*Data provided*:
-------------------------

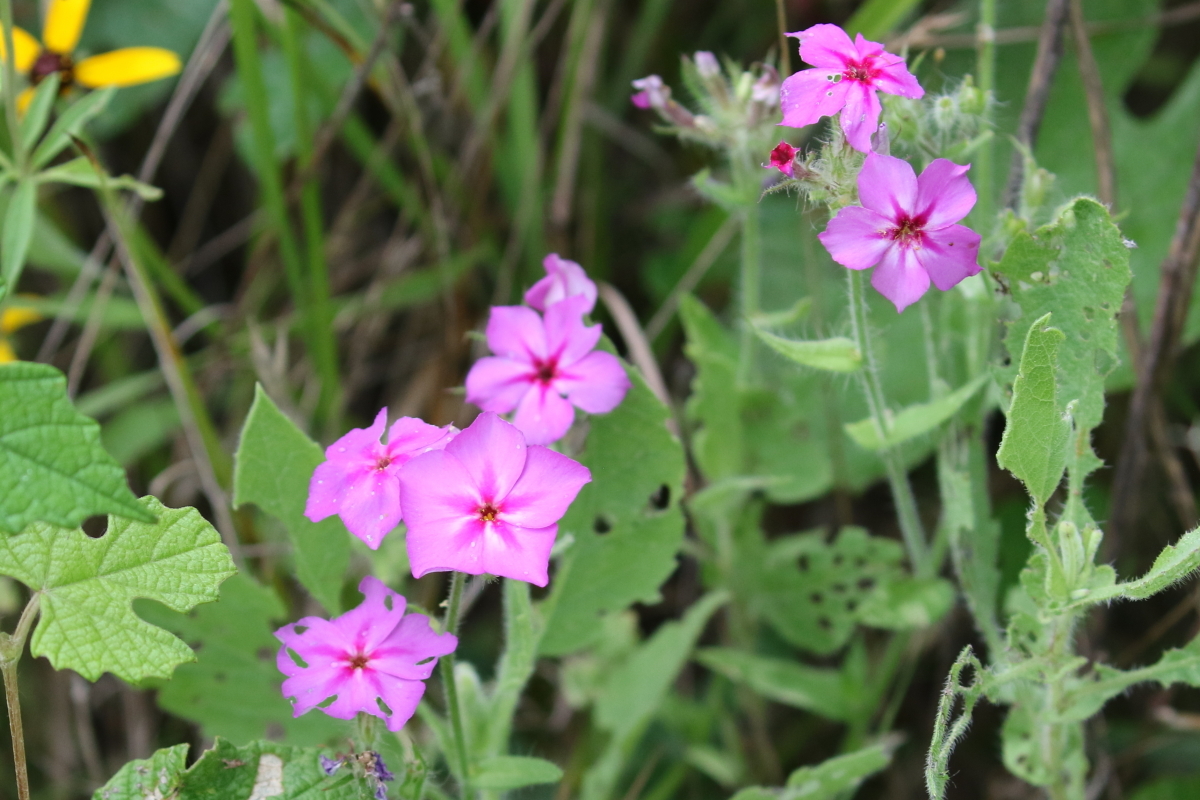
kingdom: Plantae
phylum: Tracheophyta
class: Magnoliopsida
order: Ericales
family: Polemoniaceae
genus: Phlox
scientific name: Phlox drummondii
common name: Drummond's phlox
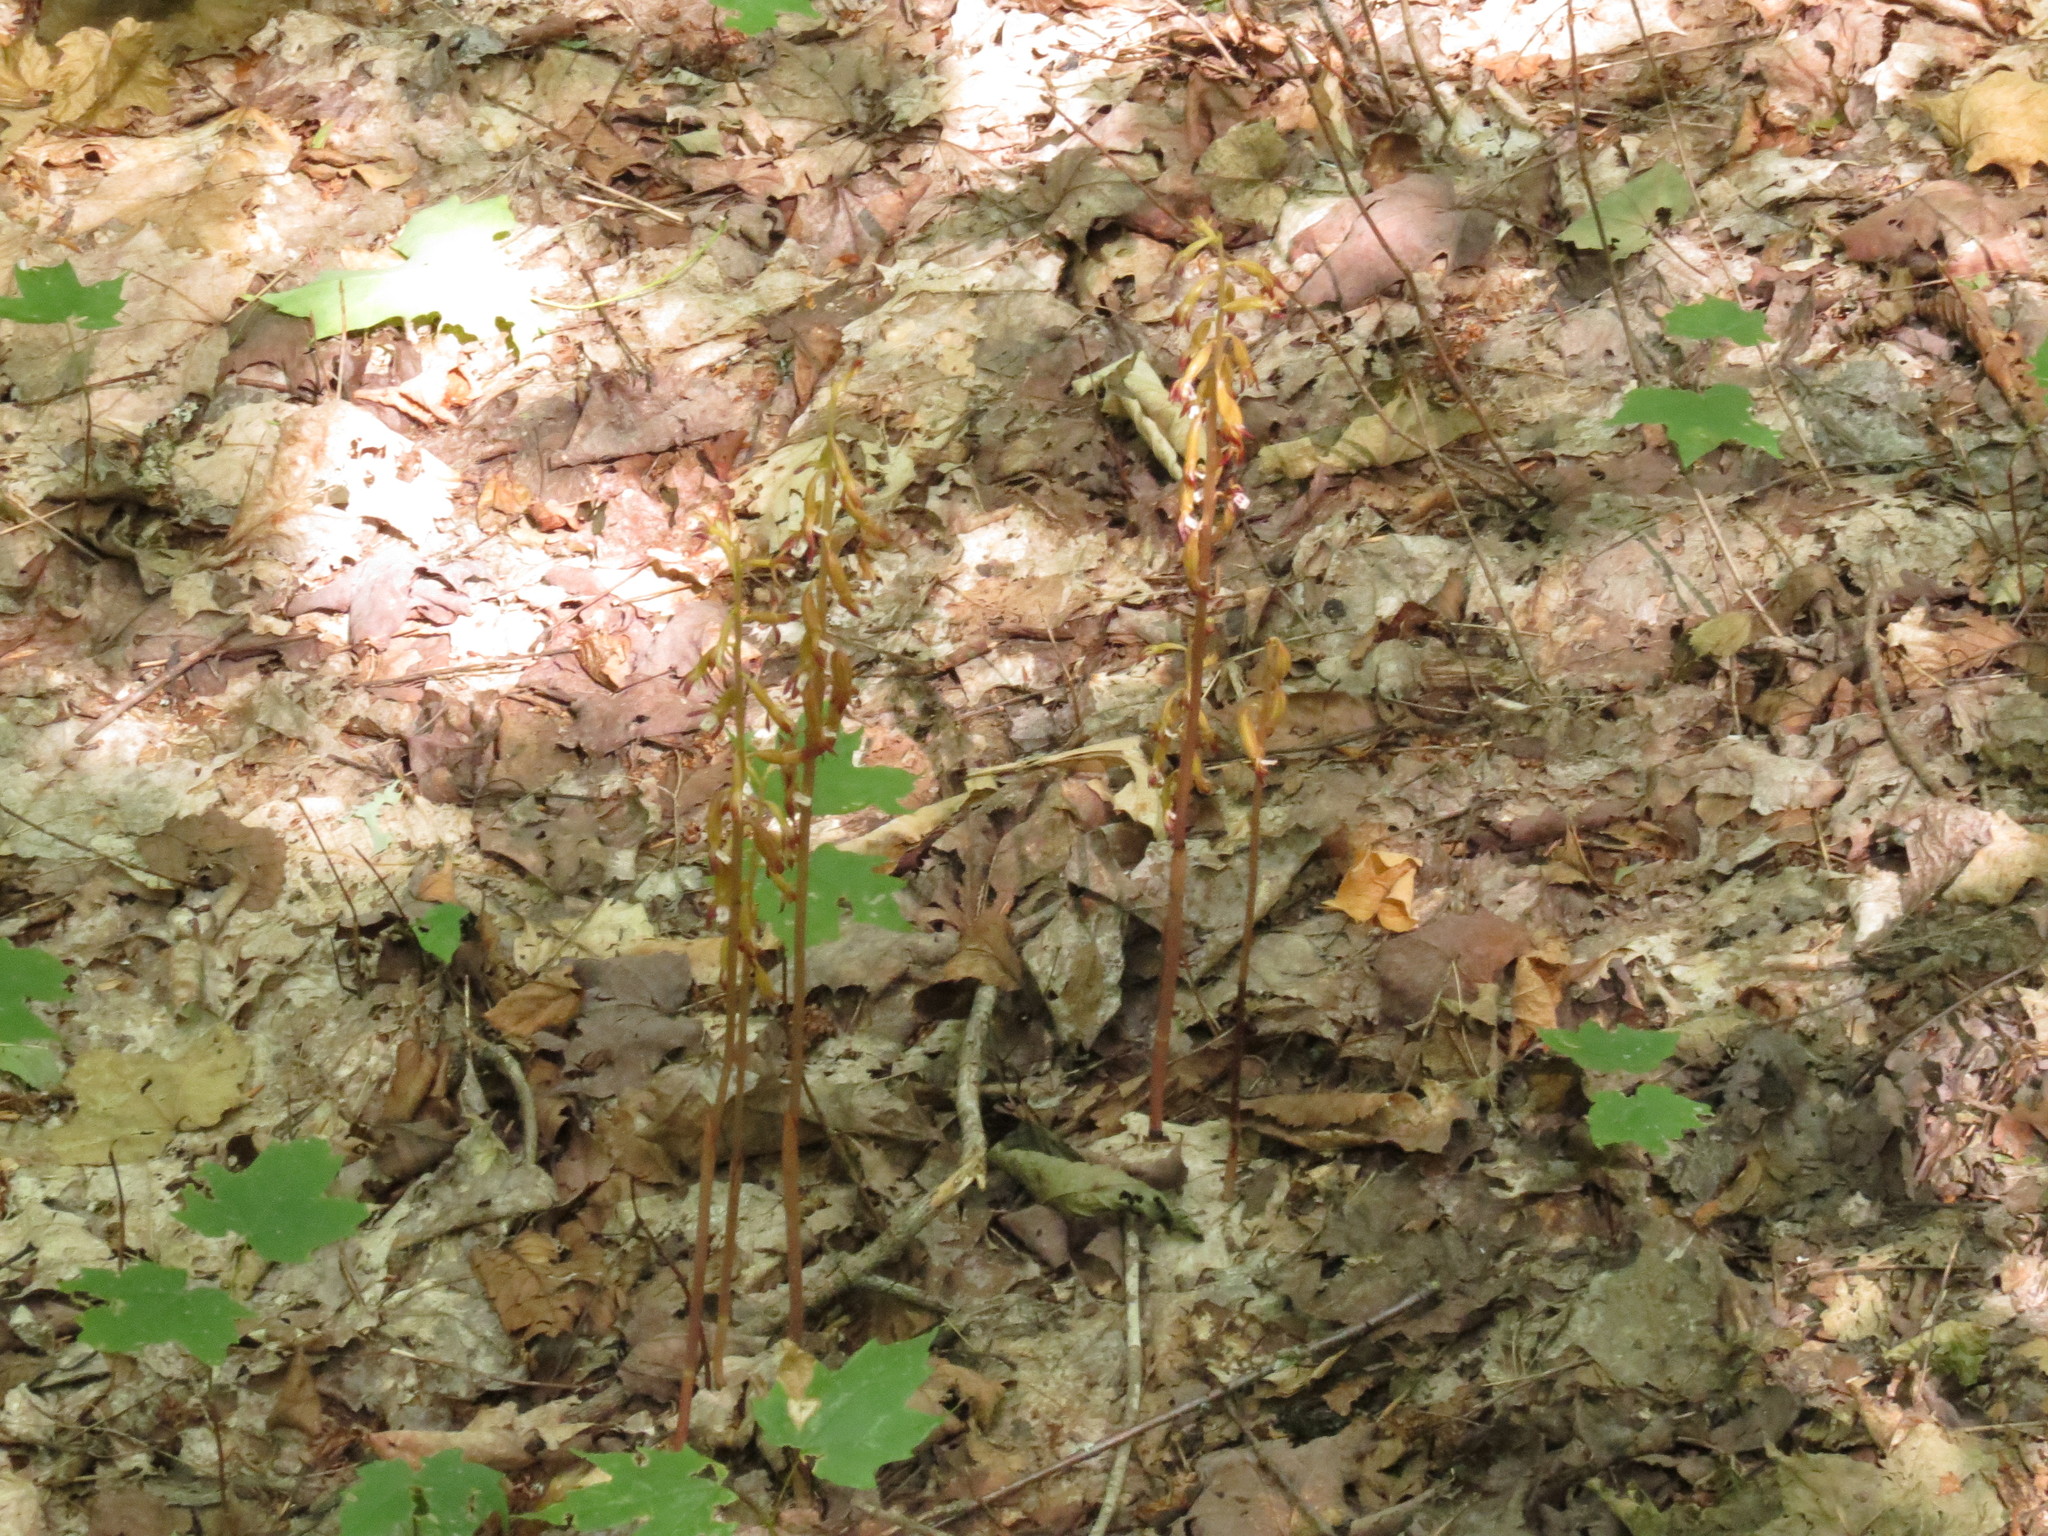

-------------------------

*Set exercise*: Arrange the lines from all the entries above as a single numbered list, skipping any blank lines and leaving the pictures out.

*Task response*:
1. kingdom: Plantae
2. phylum: Tracheophyta
3. class: Magnoliopsida
4. order: Ericales
5. family: Polemoniaceae
6. genus: Phlox
7. scientific name: Phlox drummondii
8. common name: Drummond's phlox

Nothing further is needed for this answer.